[Extracted page text data]
__________
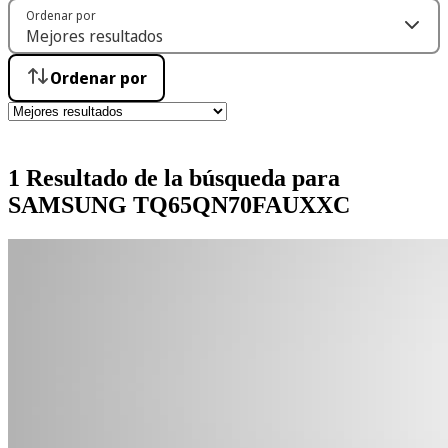
Ordenar por
Ordenar por
1 Resultado de la búsqueda para
SAMSUNG TQ65QN70FAUXXC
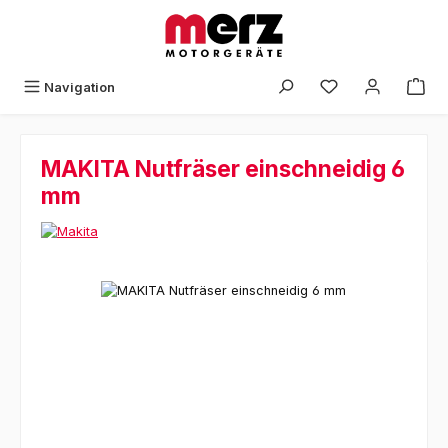
Zum Hauptinhalt springen
Navigation
MAKITA Nutfräser einschneidig 6
mm
Bildergalerie überspringen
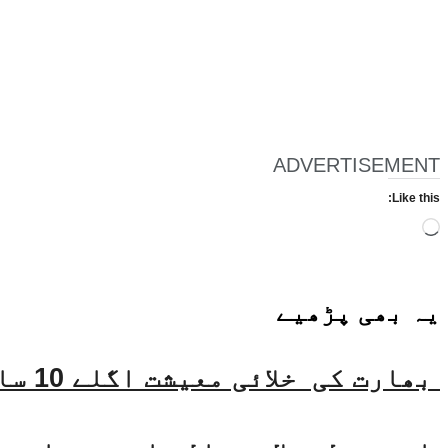
ADVERTISEMENT
Like this:
Loading…
یہ بھی
پڑھیے
بھارت کی خلائی معیشت اگلے 10 سالوں میں 45 بلین ڈالر تک بڑھنے کی توقع ہے۔ جتیندر سنگھ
__________
The preceding entries are to be returned verbatim, with every picture excluded.

Ordenar por
Ordenar por
1 Resultado de la búsqueda para
SAMSUNG TQ65QN70FAUXXC
Zum Hauptinhalt springen
Navigation
MAKITA Nutfräser einschneidig 6
mm
Bildergalerie überspringen
ADVERTISEMENT
Like this:
Loading…
یہ بھی
پڑھیے
بھارت کی خلائی معیشت اگلے 10 سالوں میں 45 بلین ڈالر تک بڑھنے کی توقع ہے۔ جتیندر سنگھ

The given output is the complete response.